PROBLEM TO WORK ON
Beginning at the line that holds "notepad: present [525,501,715,615]", transcribe each line exactly through the end of the records, and leave any pictures out.

PROVIDED INFORMATION
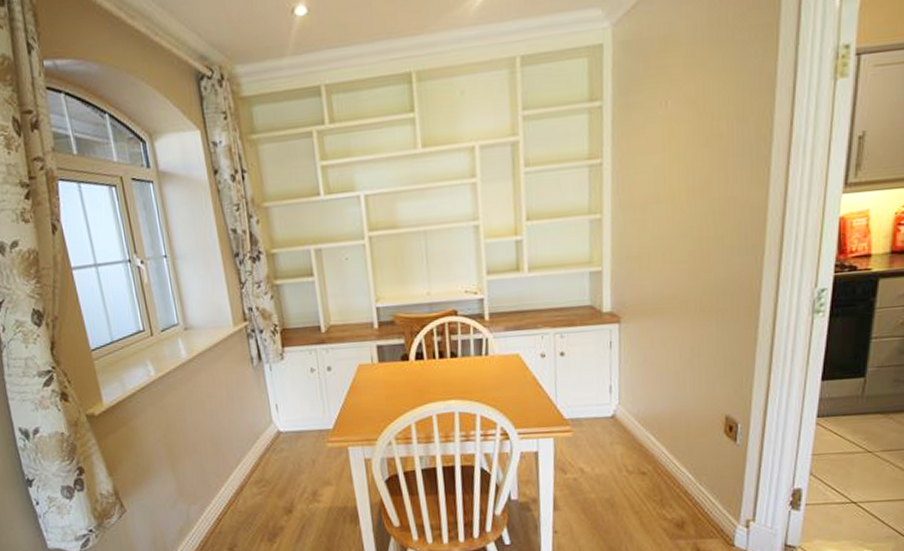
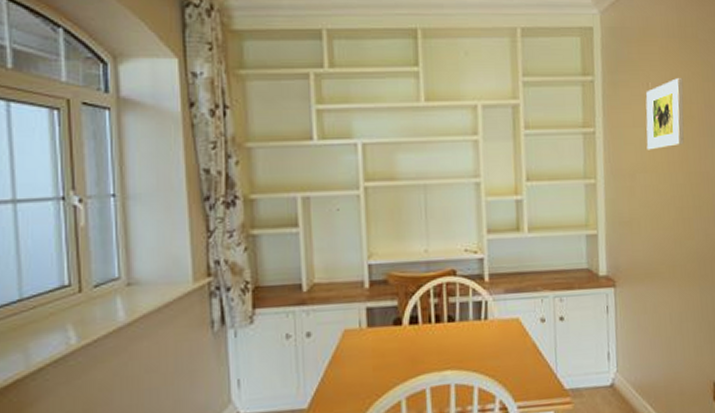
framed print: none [661,91,711,178] -> present [645,78,684,150]

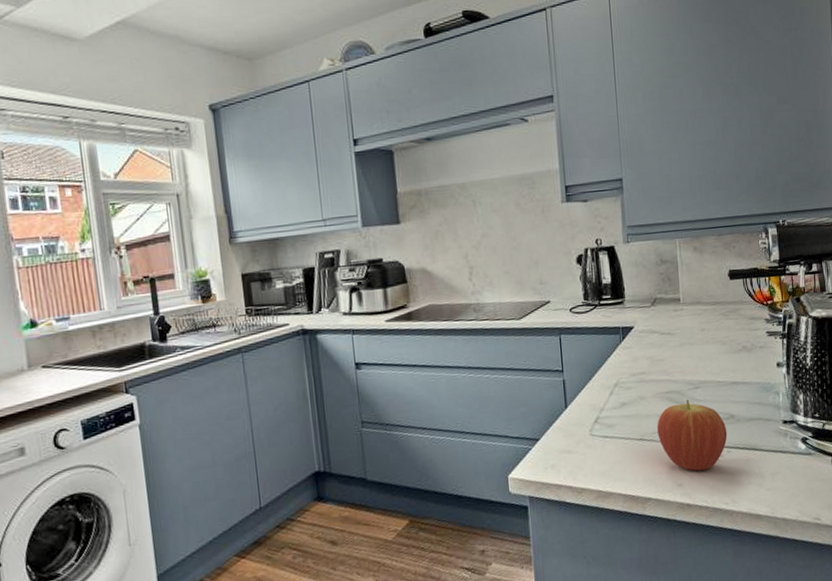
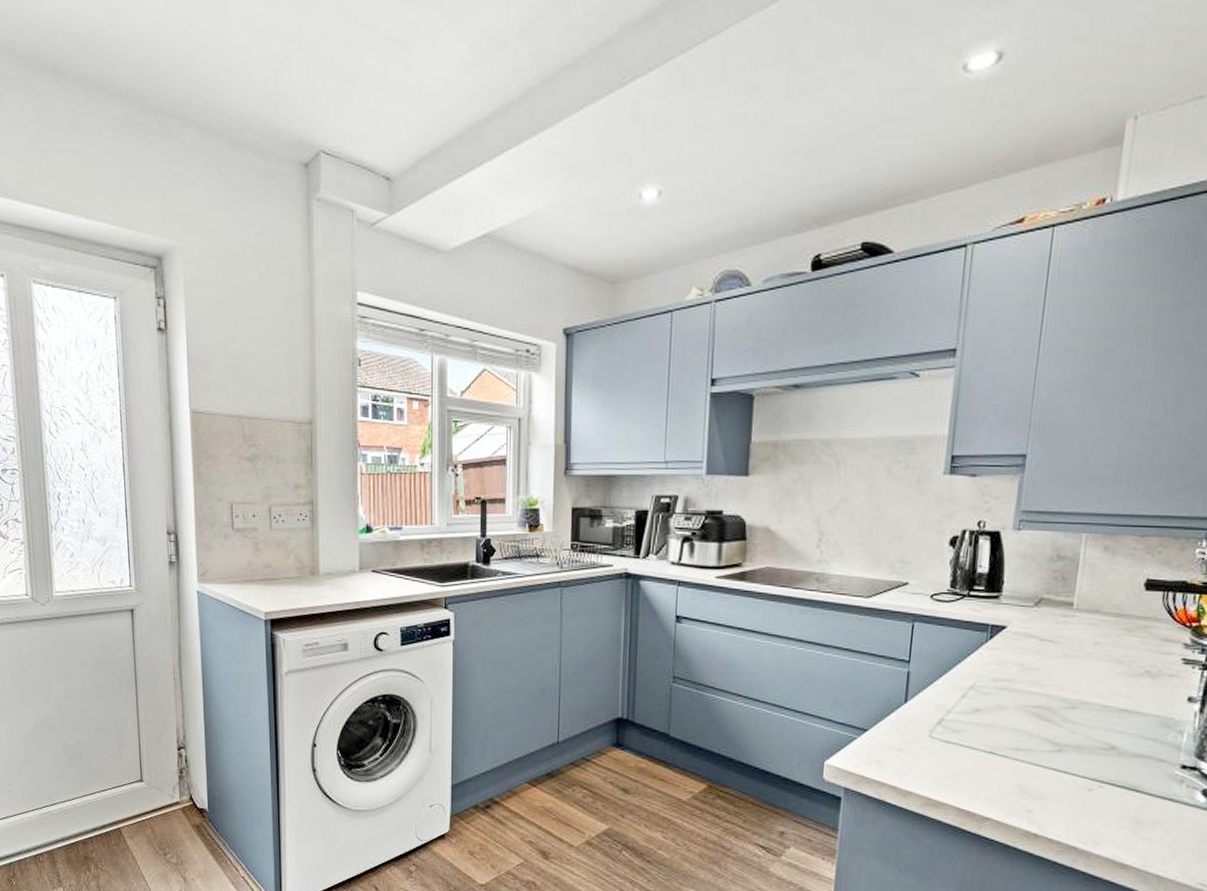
fruit: present [657,399,728,471] -> none [1012,718,1104,801]

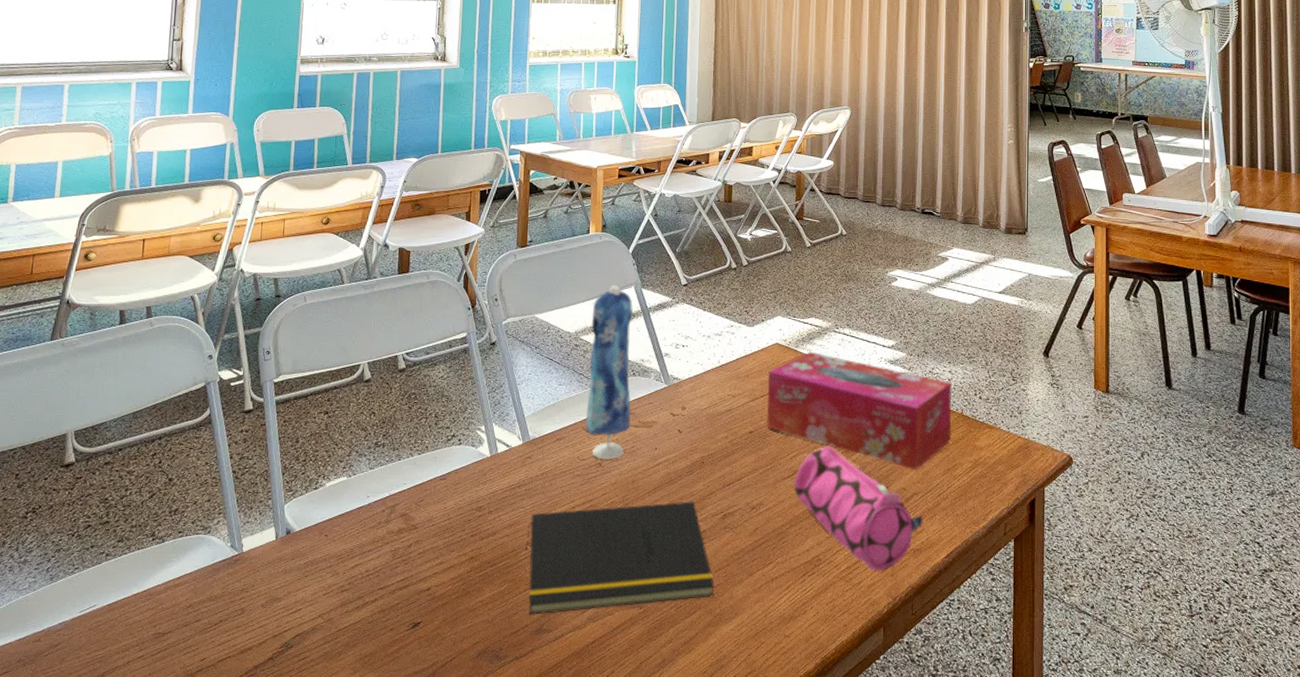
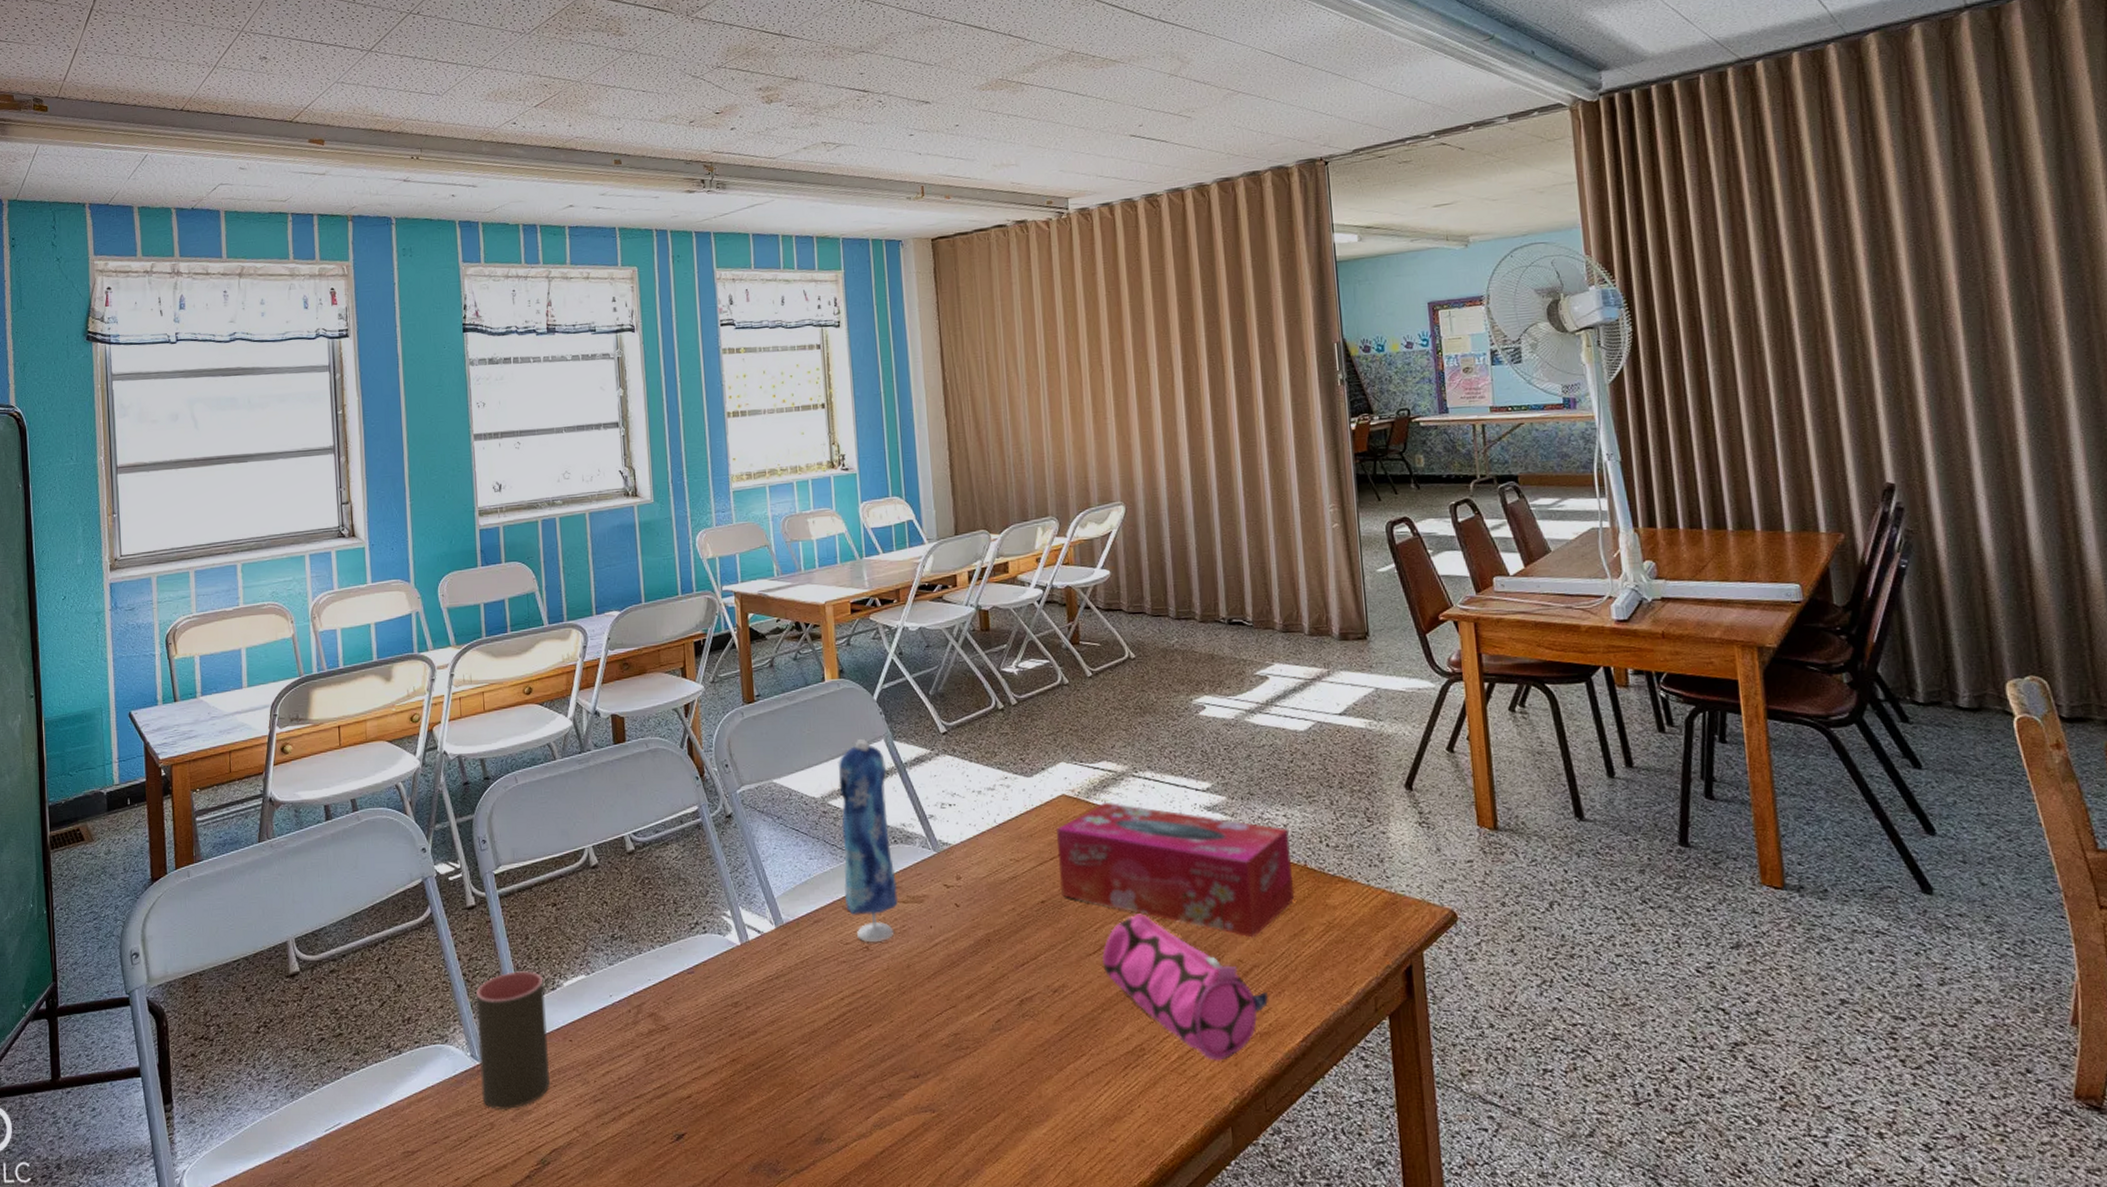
cup: none [237,471,308,597] -> present [476,971,551,1111]
notepad: present [525,501,715,615] -> none [792,986,1019,1123]

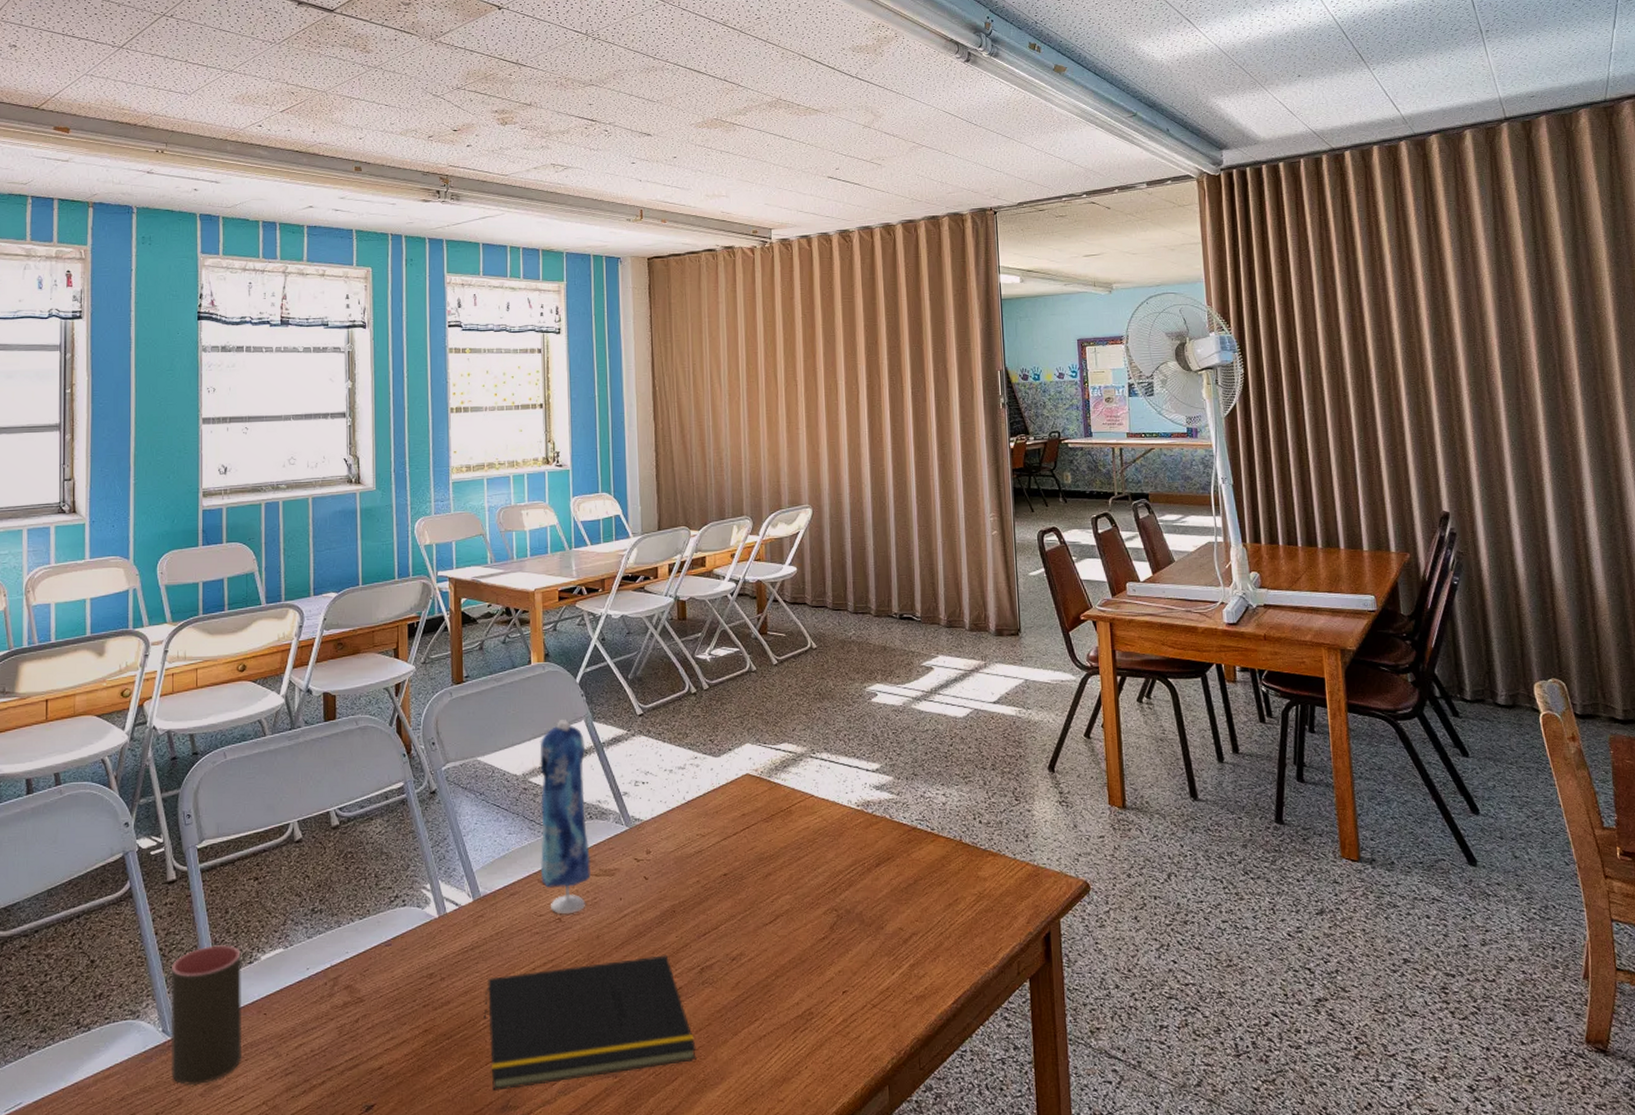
notepad: none [792,986,1019,1123] -> present [483,955,696,1091]
tissue box: present [1057,801,1295,938] -> none [740,780,951,908]
pencil case: present [1102,913,1269,1061] -> none [777,885,926,1023]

ANSWER
notepad: present [525,501,715,615] -> none [792,986,1019,1123]

notepad: none [792,986,1019,1123] -> present [483,955,696,1091]
tissue box: present [1057,801,1295,938] -> none [740,780,951,908]
pencil case: present [1102,913,1269,1061] -> none [777,885,926,1023]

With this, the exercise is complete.